Since December last year, Sudanese have been agitating over the country’s economic situation. It started first as protest over the price of bread.
Protests spreading fast
But that agitation has been sustained for more than four weeks now. The protests continue to spread across cities in Sudan.
Protesters often shout during “The people want the fall of the regime”. Sudan’s President on a visit to Egypt said “There are many negative organisations working on shaking the stability and security of the region.”
He adds that “We acknowledge that there is a problem, we are not claiming there is nothing but it is not as big as described by some media platforms. It’s an attempt to copy the so-called Arab Spring for Sudan.”
So far more than thirty people have been killed with rights groups saying the death toll could even be higher.
On Thursday further protests resulted in three more deaths. Two of the dead were university students. A doctors group says one of the students was hit by a bullet directly to his chest.

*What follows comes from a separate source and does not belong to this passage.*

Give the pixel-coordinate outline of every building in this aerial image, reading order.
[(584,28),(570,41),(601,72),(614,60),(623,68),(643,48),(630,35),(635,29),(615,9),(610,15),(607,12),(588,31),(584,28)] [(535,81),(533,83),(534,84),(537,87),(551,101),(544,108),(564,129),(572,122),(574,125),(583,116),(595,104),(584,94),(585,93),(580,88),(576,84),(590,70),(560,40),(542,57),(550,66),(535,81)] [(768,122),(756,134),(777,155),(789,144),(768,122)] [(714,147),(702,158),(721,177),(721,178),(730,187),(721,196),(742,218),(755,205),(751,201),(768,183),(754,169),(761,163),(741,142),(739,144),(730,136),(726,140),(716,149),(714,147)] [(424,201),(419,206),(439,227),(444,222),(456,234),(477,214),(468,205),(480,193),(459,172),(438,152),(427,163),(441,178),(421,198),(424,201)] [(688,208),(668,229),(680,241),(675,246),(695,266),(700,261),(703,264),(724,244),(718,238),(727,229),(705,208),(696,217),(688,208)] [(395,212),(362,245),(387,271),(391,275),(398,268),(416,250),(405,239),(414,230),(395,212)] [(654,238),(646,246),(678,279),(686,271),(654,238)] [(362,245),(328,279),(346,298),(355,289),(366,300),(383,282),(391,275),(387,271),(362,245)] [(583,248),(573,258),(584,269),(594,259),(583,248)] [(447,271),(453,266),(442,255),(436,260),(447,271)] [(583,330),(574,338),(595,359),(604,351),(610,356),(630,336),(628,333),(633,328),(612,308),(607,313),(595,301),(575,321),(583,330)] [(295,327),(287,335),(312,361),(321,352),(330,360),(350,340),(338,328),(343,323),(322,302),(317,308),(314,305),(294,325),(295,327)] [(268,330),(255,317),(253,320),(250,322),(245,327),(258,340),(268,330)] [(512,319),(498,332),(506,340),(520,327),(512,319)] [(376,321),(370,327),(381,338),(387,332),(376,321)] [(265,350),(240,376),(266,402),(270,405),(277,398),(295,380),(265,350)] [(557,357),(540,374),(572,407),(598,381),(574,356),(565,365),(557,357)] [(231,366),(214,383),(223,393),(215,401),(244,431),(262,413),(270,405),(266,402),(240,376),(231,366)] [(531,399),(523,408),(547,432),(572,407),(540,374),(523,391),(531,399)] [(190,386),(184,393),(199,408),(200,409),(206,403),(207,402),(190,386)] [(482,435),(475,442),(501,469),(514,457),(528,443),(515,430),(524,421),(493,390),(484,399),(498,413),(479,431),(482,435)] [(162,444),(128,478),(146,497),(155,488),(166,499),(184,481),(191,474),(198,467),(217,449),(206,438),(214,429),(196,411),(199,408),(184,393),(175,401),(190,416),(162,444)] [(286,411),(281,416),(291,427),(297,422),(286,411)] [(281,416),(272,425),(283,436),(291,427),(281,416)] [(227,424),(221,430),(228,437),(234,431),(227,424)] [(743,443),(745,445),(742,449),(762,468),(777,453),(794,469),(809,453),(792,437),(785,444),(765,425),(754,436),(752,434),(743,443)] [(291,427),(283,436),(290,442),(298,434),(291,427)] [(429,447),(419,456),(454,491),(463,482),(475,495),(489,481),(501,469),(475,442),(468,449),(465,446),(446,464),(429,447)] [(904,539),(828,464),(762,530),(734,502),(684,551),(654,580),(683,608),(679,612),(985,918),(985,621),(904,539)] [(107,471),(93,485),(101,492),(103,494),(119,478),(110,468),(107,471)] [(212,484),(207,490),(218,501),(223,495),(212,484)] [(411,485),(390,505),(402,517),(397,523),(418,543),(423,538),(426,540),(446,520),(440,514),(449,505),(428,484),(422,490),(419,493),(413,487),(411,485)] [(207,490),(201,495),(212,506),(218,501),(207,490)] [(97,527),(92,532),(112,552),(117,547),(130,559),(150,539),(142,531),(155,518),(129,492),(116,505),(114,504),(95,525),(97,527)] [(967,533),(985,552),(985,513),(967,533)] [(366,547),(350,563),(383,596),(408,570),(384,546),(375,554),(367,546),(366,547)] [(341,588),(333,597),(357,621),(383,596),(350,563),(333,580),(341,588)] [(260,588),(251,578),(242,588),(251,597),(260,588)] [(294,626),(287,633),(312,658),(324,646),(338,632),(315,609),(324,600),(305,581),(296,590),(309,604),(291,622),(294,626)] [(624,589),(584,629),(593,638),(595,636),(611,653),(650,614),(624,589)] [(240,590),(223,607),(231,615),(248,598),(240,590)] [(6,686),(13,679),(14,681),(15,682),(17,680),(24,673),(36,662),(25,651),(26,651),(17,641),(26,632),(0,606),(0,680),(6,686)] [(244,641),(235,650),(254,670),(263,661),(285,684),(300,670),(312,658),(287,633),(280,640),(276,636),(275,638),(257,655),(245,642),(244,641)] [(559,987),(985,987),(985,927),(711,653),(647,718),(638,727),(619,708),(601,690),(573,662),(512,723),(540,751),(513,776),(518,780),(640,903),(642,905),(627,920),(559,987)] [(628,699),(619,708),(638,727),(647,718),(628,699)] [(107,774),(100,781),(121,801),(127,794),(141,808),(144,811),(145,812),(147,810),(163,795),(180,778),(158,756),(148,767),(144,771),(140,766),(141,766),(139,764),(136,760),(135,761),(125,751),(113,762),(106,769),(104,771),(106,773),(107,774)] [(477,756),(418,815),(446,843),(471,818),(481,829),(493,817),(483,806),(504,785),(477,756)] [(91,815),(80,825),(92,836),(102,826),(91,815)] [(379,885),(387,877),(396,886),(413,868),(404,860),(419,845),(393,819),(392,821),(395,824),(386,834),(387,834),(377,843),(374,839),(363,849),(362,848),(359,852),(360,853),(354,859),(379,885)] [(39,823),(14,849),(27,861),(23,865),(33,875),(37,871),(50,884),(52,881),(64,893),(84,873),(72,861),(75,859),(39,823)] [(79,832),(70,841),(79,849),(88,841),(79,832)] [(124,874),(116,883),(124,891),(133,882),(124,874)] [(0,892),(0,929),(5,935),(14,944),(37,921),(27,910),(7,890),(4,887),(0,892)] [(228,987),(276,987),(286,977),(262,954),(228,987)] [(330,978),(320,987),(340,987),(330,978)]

The ongoing protests in a sustained form appears to be the biggest threat to the three-decade rule of Omar al-Bashir.
Bashir has already vowed to continue as President and would not be stampeded into leaving office by the ongoing protest.
The Sudanese leader already has plans to run for the presidency for the third time in elections to be held in 2020.
Al-Bashir came to power in 1989 when he led a group of officers in a military coup that ousted a democratically elected government.